All the analysts spoken to expect deliveries to equal or better the eventual tally in 2020, but much will depend on the roll-out of a coronavirus vaccine. The forecasts range from an “optimistic guesstimate, maybe 800 deliveries” by MUFG to up to 1,170 aircraft by Cirium. Teal Group’s forecast is slightly less optimistic, at just over 1,000 units. IBA is in between, with a forecast of 880 deliveries but says that narrowbody numbers could rise rapidly “if the 737 Max gets underway and the pre-built ones start to churn out on top of ones straight from the factory”.

Morris says the current 2021 forecast includes an estimate of around 900-950 single-aisles which would include almost 300 pre-built 737 Max aircraft.
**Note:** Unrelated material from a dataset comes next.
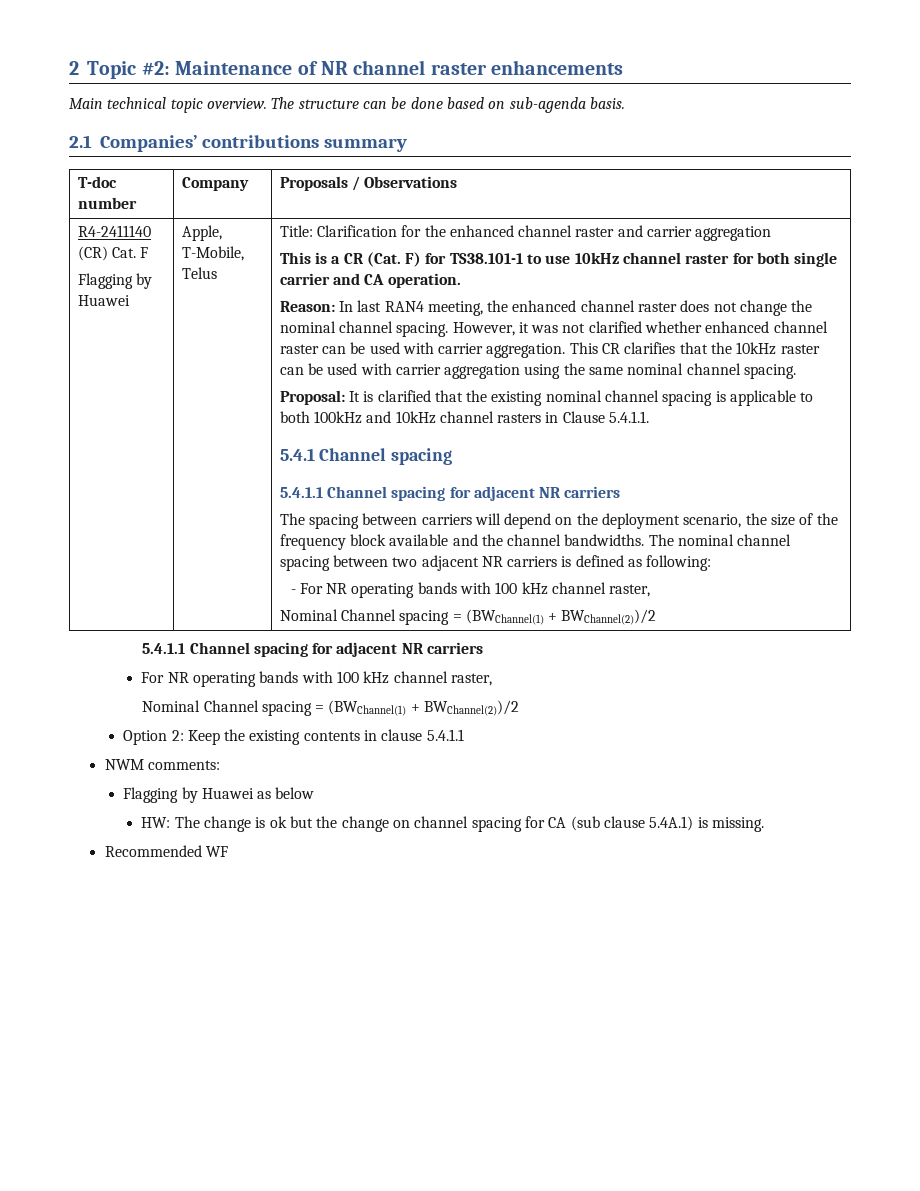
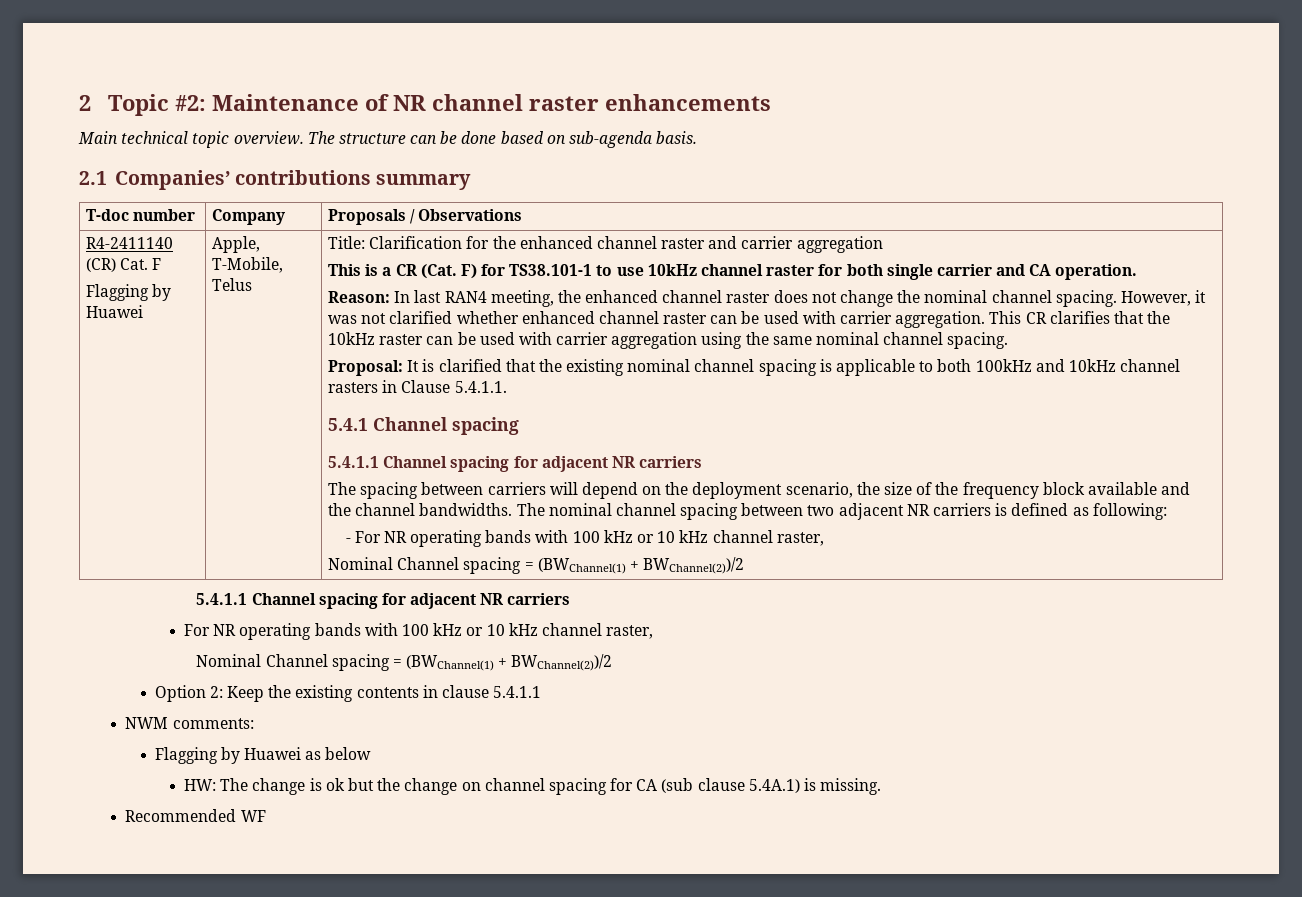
(548, 588) none -> [637,530,709,543] or 10 kHz
(390, 677) none -> [466,623,538,636] or 10 kHz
With Ascend by Cirium expecting much of Airbus and Boeing’s glut of undelivered 2020 stock to be shipped in 2021, Morris says this will have a knock-on effect on the return of the parked fleet.

“Given these delivery and fleet estimates, the implication is that some 2,000 single-aisle and 1,000 twin-aisle aircraft that were in service at the start of 2020 need to be removed from the system through 2023,” says Morris. “This implies an average 750 retirements annually in that period. To date we have only seen around 180 retirements in 2020, so we can expect a significant number of the roughly 7,000 aircraft stored today remaining parked at yearend, and ultimately never return.”